### TASK DETAILS
Among the lines of the data, copy those that hold "charge".

### EXERCISE DATA
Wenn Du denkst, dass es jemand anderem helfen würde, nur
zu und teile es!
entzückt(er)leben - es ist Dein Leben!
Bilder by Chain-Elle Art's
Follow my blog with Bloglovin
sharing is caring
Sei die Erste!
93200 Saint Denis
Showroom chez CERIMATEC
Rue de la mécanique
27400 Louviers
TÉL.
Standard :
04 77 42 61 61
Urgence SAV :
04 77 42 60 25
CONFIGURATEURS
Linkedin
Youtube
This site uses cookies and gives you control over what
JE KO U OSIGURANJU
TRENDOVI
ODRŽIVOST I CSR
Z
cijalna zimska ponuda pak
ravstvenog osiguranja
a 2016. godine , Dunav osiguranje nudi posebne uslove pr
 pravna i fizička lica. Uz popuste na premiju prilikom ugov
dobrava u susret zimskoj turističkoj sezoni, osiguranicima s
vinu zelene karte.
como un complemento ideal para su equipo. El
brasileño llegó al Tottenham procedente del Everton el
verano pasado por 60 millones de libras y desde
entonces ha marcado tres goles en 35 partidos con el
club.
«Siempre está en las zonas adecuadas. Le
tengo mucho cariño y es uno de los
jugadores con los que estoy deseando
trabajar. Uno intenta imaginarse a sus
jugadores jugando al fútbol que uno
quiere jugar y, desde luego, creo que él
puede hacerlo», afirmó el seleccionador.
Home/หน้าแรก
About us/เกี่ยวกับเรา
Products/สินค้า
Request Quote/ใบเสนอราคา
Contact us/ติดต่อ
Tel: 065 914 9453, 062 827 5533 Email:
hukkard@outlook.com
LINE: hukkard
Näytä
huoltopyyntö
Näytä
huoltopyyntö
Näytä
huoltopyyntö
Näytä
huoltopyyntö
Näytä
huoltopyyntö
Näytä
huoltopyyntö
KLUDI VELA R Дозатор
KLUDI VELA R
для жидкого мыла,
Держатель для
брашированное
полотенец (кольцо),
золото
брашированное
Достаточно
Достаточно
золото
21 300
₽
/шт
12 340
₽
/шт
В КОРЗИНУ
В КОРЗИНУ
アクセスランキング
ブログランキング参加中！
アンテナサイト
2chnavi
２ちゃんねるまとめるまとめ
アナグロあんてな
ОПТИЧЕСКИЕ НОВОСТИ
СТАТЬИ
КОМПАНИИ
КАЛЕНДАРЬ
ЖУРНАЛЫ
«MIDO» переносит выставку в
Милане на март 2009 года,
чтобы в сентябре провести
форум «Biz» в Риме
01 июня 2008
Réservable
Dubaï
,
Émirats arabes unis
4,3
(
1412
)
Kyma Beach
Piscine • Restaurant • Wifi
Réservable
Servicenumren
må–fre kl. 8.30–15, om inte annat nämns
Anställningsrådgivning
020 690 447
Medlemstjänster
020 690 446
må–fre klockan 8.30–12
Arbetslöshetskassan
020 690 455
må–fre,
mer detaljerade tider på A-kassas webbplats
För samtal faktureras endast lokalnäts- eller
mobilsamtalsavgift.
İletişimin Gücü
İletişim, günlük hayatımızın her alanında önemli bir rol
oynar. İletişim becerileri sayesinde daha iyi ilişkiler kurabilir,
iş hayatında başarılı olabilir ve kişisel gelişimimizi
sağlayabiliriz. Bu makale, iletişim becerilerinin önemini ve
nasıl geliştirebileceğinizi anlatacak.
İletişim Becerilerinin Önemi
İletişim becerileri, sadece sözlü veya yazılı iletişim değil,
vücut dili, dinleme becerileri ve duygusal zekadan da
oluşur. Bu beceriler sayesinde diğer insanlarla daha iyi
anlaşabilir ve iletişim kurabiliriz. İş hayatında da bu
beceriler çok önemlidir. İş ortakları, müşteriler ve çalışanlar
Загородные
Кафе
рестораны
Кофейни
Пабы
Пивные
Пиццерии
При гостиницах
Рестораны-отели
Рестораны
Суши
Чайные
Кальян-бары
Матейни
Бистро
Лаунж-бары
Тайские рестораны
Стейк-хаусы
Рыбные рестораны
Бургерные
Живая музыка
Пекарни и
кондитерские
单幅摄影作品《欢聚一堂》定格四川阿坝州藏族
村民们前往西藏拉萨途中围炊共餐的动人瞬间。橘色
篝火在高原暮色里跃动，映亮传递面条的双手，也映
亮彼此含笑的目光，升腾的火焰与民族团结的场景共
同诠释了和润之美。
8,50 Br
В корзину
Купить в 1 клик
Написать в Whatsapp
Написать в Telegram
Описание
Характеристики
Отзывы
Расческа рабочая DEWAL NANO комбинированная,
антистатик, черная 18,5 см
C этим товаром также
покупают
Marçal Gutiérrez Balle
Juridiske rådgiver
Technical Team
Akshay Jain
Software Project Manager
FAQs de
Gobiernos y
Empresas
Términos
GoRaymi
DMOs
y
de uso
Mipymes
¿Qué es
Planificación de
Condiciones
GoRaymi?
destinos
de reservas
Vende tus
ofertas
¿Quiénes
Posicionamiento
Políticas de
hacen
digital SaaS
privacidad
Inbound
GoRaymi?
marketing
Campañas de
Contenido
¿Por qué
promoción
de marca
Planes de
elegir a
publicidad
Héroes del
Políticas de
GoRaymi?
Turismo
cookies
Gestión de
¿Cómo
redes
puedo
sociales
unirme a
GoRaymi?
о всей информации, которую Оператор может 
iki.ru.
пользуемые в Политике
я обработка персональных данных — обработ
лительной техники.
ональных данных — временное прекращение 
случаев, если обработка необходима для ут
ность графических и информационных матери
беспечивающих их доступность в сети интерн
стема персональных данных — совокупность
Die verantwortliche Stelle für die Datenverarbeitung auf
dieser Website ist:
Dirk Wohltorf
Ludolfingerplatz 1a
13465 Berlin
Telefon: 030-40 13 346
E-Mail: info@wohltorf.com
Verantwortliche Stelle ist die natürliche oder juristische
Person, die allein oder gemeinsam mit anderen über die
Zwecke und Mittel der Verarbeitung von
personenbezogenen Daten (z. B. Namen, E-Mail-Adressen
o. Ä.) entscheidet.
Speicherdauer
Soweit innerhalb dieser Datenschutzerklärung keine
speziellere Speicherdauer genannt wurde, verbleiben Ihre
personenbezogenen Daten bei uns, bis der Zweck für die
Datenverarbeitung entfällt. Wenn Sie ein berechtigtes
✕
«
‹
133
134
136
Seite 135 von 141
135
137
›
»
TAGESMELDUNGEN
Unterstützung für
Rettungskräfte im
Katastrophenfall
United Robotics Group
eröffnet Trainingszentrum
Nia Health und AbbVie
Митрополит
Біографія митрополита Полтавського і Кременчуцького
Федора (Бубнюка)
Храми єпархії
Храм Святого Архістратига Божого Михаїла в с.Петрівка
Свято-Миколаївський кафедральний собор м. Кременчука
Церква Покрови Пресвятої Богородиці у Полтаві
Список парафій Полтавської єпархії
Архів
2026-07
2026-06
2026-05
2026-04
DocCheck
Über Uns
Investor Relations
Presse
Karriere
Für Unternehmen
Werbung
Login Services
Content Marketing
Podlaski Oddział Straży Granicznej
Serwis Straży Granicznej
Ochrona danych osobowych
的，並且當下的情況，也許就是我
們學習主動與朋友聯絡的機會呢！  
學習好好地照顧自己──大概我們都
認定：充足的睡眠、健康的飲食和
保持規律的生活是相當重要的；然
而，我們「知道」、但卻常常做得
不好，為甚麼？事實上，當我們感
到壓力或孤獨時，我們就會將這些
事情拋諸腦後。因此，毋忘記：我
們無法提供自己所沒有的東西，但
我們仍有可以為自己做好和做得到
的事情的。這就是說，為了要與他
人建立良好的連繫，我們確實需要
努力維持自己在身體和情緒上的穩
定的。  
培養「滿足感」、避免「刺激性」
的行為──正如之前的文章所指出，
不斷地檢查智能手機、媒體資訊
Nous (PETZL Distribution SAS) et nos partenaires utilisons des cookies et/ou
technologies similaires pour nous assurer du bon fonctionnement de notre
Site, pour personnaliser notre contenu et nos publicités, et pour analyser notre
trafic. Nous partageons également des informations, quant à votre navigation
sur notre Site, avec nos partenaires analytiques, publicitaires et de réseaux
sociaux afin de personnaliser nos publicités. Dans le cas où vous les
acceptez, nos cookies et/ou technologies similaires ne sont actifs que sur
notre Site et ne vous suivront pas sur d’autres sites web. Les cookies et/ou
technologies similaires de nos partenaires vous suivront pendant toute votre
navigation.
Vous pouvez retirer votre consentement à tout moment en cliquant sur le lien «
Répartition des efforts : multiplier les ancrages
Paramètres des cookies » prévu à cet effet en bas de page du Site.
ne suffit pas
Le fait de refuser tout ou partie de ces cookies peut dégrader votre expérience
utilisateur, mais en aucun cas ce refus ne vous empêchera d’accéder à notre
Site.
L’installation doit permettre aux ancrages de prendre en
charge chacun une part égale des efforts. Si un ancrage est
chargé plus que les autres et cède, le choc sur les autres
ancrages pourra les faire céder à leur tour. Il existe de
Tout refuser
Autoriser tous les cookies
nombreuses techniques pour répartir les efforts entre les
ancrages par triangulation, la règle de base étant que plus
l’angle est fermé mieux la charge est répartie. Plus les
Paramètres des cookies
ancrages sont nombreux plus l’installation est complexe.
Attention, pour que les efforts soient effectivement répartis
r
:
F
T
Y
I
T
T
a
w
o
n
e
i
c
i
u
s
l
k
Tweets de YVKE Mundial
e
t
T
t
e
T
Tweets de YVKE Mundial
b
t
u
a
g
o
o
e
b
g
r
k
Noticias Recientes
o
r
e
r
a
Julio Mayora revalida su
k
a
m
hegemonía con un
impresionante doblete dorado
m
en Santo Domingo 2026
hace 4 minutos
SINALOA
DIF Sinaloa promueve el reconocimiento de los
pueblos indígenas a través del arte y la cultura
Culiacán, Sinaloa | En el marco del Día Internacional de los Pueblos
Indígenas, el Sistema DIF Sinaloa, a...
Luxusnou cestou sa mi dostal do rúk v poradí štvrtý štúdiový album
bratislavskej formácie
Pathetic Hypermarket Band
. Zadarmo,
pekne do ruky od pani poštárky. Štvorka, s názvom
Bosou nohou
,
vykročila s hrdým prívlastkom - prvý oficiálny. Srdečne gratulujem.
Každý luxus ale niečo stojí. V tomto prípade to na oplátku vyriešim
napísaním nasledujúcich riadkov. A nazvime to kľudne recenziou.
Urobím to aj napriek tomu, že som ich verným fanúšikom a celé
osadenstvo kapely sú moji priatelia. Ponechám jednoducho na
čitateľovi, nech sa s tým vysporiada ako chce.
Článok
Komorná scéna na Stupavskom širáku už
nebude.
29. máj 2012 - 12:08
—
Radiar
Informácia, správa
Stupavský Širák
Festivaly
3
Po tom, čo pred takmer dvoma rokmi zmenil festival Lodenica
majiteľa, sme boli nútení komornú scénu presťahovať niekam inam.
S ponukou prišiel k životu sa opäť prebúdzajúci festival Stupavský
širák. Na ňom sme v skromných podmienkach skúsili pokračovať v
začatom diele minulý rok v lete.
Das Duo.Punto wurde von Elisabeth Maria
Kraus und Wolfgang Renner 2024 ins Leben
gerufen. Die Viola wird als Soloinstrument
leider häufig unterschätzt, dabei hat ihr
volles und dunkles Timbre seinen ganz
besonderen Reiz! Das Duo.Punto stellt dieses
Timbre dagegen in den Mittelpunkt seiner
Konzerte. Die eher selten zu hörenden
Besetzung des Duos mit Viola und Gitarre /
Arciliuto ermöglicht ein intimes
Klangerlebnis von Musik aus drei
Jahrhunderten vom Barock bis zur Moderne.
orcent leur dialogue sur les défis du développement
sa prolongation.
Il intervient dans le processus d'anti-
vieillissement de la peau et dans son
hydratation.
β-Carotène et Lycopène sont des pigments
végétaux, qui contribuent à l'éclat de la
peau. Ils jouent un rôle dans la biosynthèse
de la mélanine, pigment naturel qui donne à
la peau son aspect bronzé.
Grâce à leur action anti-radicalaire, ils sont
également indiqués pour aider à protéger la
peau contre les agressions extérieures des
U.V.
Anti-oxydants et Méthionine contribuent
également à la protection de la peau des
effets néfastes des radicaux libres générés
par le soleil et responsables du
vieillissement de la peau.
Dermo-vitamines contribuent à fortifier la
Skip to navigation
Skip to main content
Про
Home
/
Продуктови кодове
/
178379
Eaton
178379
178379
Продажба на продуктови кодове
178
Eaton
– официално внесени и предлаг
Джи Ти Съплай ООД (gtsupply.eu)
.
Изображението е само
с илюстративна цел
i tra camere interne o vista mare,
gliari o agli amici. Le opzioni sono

### RESULT FOR THIS EXERCISE
charge chacun une part égale des efforts. Si un ancrage est
l’angle est fermé mieux la charge est répartie. Plus les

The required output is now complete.